The statutory cooling-off period for management boards of listed companies

This edition of Quoted discusses the Bill on the introduction of a statutory cooling-off period for listed companies and changes Book 2 of the Dutch Civil Code. The Coalition Agreement authored by the current government entitled 'Confidence in the Future' dating to 2017 already announced the introduction of a statutory cooling-off period for listed companies.

Protection against hostile takeovers

This initiative was prompted by PPG's attempt to acquire AkzoNobel and the foreign 'attacks' on Unilever and PostNL. The cooling-off period is intended as a legal protection for companies faced with an unsolicited takeover bid or pressure being exerted on the board to change its course. The bill adds a new article 114b to Book 2 of the Dutch Civil Code (DCC).
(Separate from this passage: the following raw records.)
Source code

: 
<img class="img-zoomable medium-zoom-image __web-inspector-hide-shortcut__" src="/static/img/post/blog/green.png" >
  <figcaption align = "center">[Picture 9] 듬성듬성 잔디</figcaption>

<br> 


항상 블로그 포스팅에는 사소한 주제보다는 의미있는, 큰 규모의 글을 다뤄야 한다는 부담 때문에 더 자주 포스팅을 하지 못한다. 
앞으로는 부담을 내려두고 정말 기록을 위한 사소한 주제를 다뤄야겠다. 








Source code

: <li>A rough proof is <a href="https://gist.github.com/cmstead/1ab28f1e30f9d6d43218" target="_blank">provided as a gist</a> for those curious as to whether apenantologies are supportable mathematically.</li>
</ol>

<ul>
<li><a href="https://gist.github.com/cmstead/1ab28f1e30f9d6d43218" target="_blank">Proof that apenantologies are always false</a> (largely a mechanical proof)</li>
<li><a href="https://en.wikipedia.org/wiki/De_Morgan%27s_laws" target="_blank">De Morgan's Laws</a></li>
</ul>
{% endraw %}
The purpose of this article is to give the board of a listed company more time and room to weigh the interests of the company and its stakeholders, i.e., to carefully determine its policy.

Maximum cooling-off period of 250 days

Management boards will be given the opportunity to invoke a cooling-off period of up to 250 days in the event of the imminent removal of management board members or supervisory board members as a result of failure to take up shareholders' ideas with regard to the strategy or in the event of an impending takeover, if the management board is of the opinion that such a situation is substantially contrary to the interests of the company and its business.